The Step 3 qualitative data from UX research and usability evaluation indicated there were multiple reasons why there were issues. These included:
- Top navigation enabling visitors to go back to other website pages outside the form
- Relatively tight visual spacing and lack of whitespace between labels and form fields
- Centered alignment of labels over fields instead of the normal left justified position
- Lack of information around the number of steps in the process
The analysis and resulting recommendations for the page were:
- Remove the global top navigation
- Create more visual whitespace between each form field for more separation
- Left align form data labels
- Visually clarify where in the process visitors were as they completed each step in the buyflow
Always A/B Test Optimization Recommendations
My advice is that it is important to always A/B test the optimization recommendations. A/B testing is the only way to be sure that the optimizations we are recommending did in fact actually improve the user experience.
Finally, and perhaps just as importantly, how you present your recommendations is important.
Too often I’ve seen UX research practitioners who resort to long, boring, word-packed novels with minimal pictures included.
Look. We humans are visual creatures.
And we in the UX research world are typically researching visual expressions of a user experience, task-flow or process.
Why oh why would we bore people to tears with pages on pages of WORDS when in fact VISUAL PRESENTATIONS OF OUR FINDINGS would work so much better!
Ditch Word.
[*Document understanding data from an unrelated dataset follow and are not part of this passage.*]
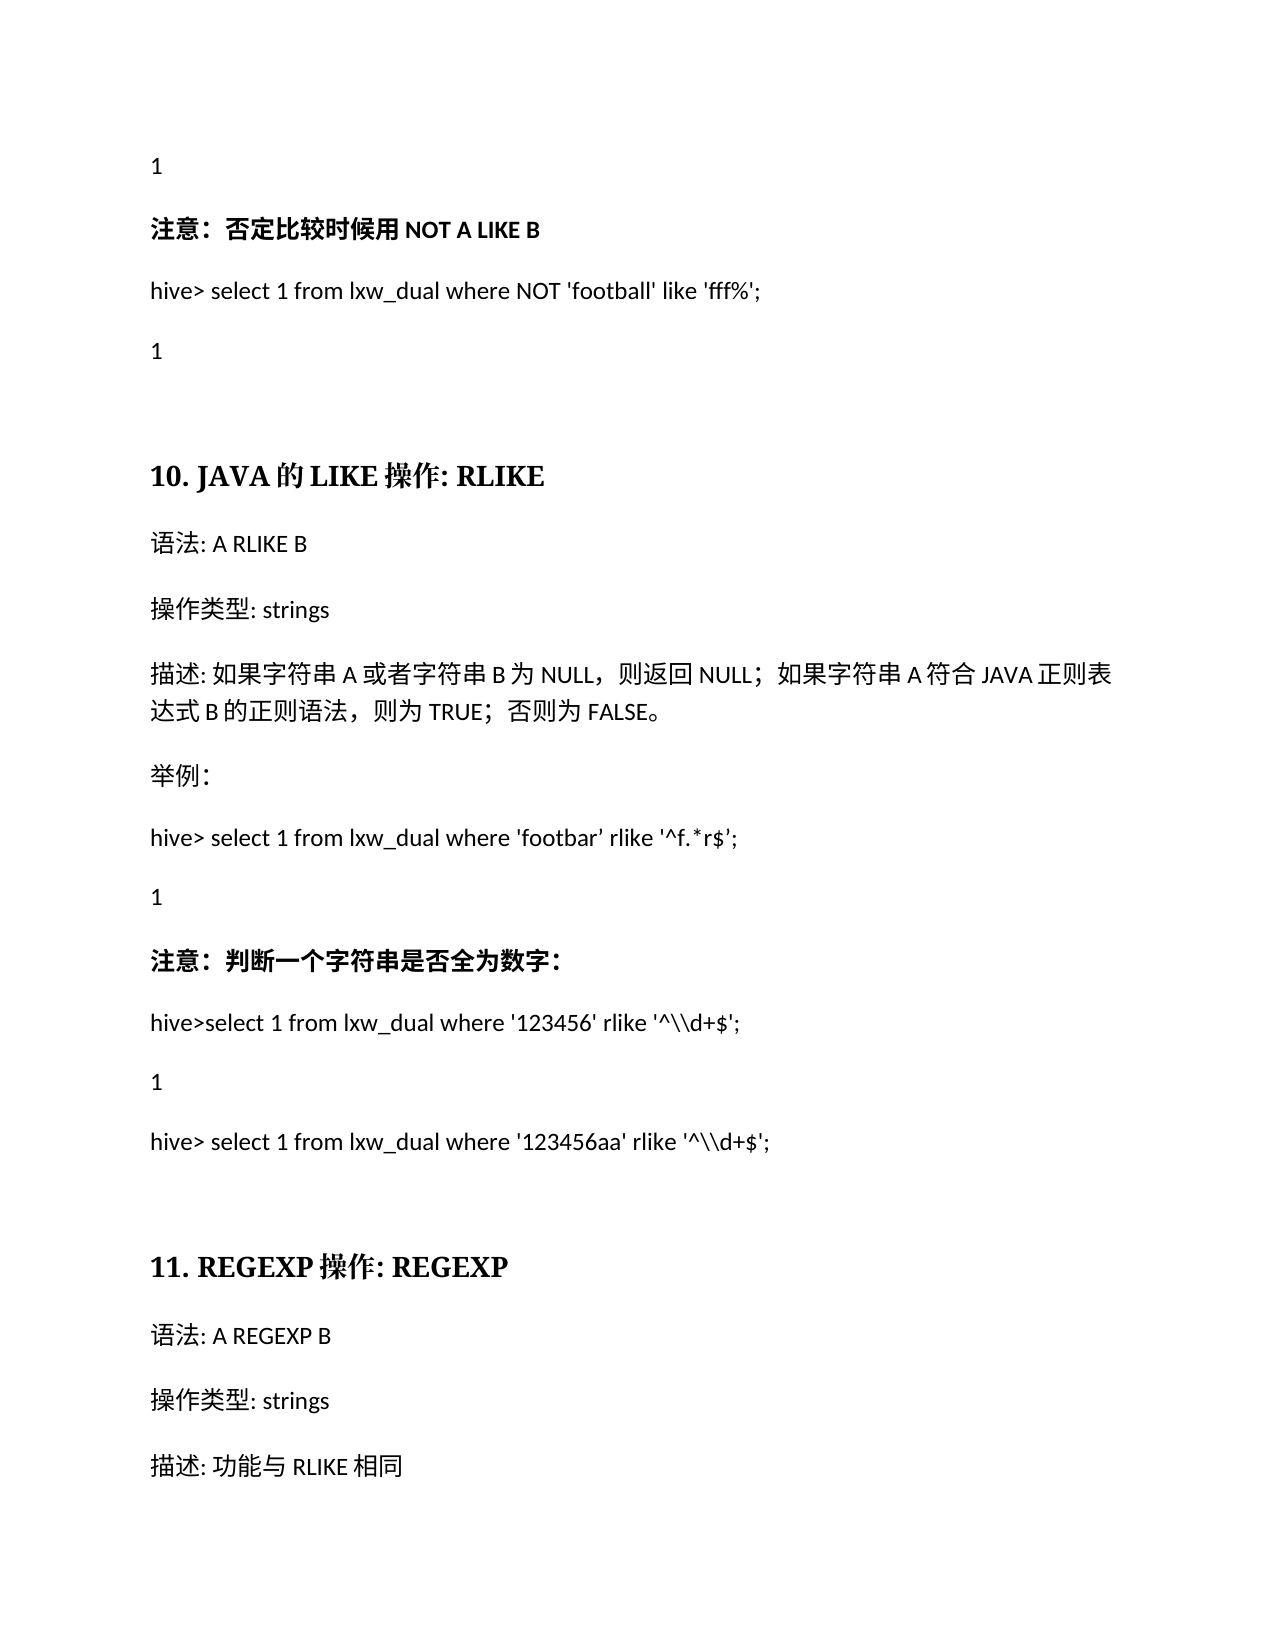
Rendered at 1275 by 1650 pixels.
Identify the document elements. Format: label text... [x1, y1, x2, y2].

subtitle 11. REGEXP操作: REGEXP [150, 1245, 1125, 1286]
text 操作类型: strings [150, 1381, 1125, 1417]
text 注意：否定比较时候用NOT A LIKE B [150, 210, 1125, 246]
text 举例： [150, 756, 1125, 793]
text 描述: 功能与RLIKE相同 [150, 1446, 1125, 1482]
text hive> select 1 from lxw_dual where '123456aa' rlike '^\\d+$'; [150, 1126, 1125, 1157]
text 1 [150, 335, 1125, 365]
subtitle 10. JAVA的LIKE操作: RLIKE [150, 454, 1125, 495]
text 语法: A RLIKE B [150, 524, 1125, 560]
text 描述: 如果字符串A或者字符串B为NULL，则返回NULL；如果字符串A符合JAVA正则表达式B的正则语法，则为TRUE；否则为FALSE。 [150, 655, 1125, 727]
text hive> select 1 from lxw_dual where 'footbar’ rlike '^f.*r$’; [150, 822, 1125, 852]
text 1 [150, 1066, 1125, 1097]
text 注意：判断一个字符串是否全为数字： [150, 941, 1125, 977]
text 操作类型: strings [150, 589, 1125, 626]
text hive> select 1 from lxw_dual where NOT 'football' like 'fff%'; [150, 275, 1125, 306]
text hive>select 1 from lxw_dual where '123456' rlike '^\\d+$'; [150, 1007, 1125, 1037]
text 1 [150, 150, 1125, 181]
text 1 [150, 882, 1125, 912]
text 语法: A REGEXP B [150, 1315, 1125, 1351]
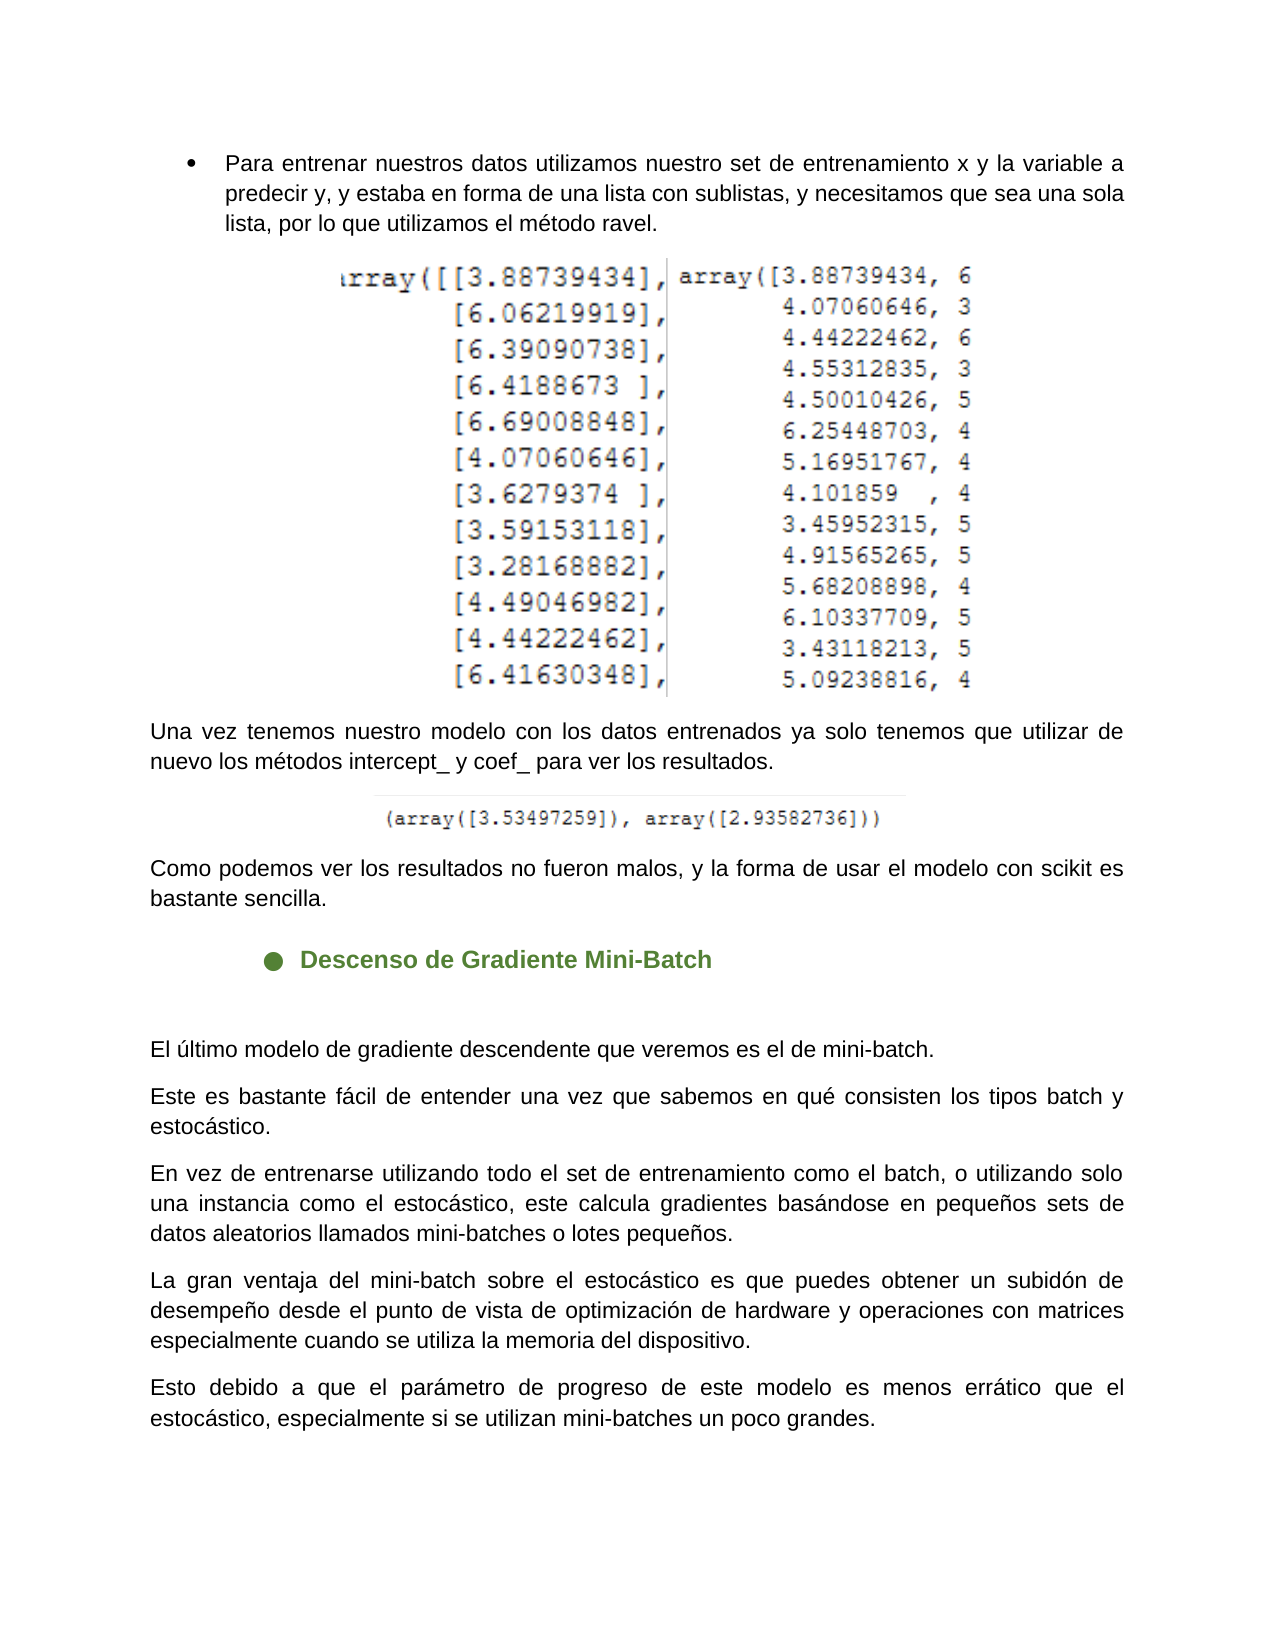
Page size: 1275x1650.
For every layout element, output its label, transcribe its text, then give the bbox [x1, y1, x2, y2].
Use PowerPoint.
Create screen shots indicating the Personas, the quantitative information from behavioral UX data, the videos of usability testing or screen shots of UX research data.
Use visuals to demonstrate where the issues are, and how they can be made better.
Telling a story visually is perhaps one of the more important things many UX researchers can improve.
Don’t bore your audience with words, use visuals as an output of your research. You’ll find it’s a far more effective way to communicate the user experience optimization concepts you’re proposing. And you’ll find your audience understands your recommendations quicker and with a deeper level of understanding.
Conclusion: Combining Behavioral UX and Usability Data for Website Optimization
In conclusion, combining the behavioral UX and usability testing data to analyze results and make recommendations for website optimization is the final step of the 4 Big UX Optimization steps.
In this step, we analyze the data gathered from the prior steps to make recommendations and improve websites.
The 4 steps in combining Behavioral UX and Usability testing data to optimize websites are:
Step 1 – Define Personas
Step 2 – Behavioral UX Data Analysis
Step 4 – Analyze results and make recommendations (this article)
By combining the quantitative WHAT data coming from the Behavioral UX analysis with the qualitative WHY data coming from the Usability testing analysis, we now have a much more complete set of information to help us make optimization recommendations.
Looking for patterns between the two sets of data, and identifying potential optimization opportunities is the final step in the process.
Now that you’ve had a chance to review all the steps, and understand how they work, go try it for yourself. I think you’ll see how much more effective and efficient this process is for improving websites and apps.